DHAKA—Bangladesh has denied entry to 31 Rohingya Muslims trying to enter from India and they are stuck in no-man’s land on the border, Bangladesh authorities said on Monday, as India cracks down on members of the community.
The stranded Rohingya, including women and children, had been living in the Indian state of Jammu and Kashmir, according to a Border Guards Bangladesh (BGB) official who said he had seen some of their identity cards issued by the UN refugee agency in India.
The 31 had been stuck on Bangladesh’s border with northeast India since Friday, said the BGB commander in the area, Golam Kabir.
“We stopped them as they were crossing the border,” Kabir told Reuters by telephone.
“They’ve been on the zero line since the 18th of this month,” he said, referring to the border.
Two rounds of talks on what to do with the 31, with India’s Border Security Force on Sunday, had “ended without any conclusive decision,” Kabir said.
Many hundreds of thousands of members of mostly Buddhist Myanmar’s Rohingya community have left their homes in Myanmar’s Rakhine Sate over the decades, most fleeing military crackdowns and discrimination.
Many have sought shelter in Bangladesh—where nearly 1 million live—but others have ended up in India, Southeast Asia and beyond.
An Indian border force officer in Tripura state told reporters on Sunday that they were providing food and clothing to the Rohingya, 16 of whom were children.
The force could not be reached for comment on Monday.
India estimates that 40,000 Rohingya are living in scattered settlements in various parts of the country.
But its Hindu nationalist government regards them as illegal aliens and a security threat, and has ordered that they be identified and repatriated.

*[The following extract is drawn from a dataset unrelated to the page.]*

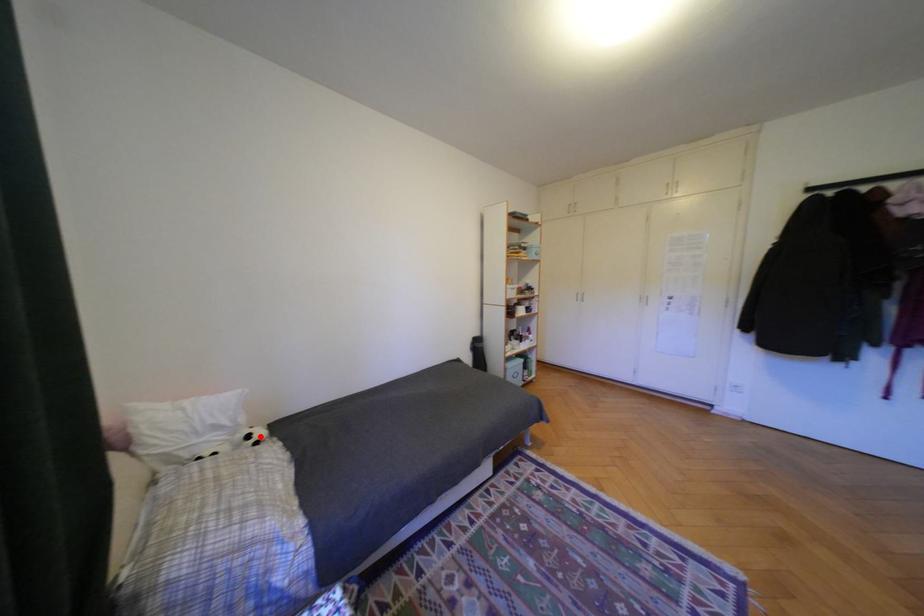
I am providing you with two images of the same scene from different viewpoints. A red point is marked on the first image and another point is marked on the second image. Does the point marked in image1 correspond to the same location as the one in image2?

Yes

The UN refugee agency, UNHCR, has issued about 16,500 Rohingya in India with identity cards that it says can help “prevent harassment, arbitrary arrests, detention and deportation.” India does not recognize the cards.
Hundreds of Rohingya families have left India for Bangladesh since seven Rohingya men were deported to Myanmar in October and a family of five were sent to Myanmar this month.
The United Nations says conditions are not conducive for Rohingya to return to Myanmar.
In August, the United Nations accused the Myanmar military of mass killings and rapes of Rohingya with “genocidal intent” in a 2017 military operation that drove more than 700,000 of them into Bangladesh, according to UN agencies.
Myanmar has denied the accusations, saying its military launched a counter-insurgency operation after attacks on security posts by Muslim terrorists.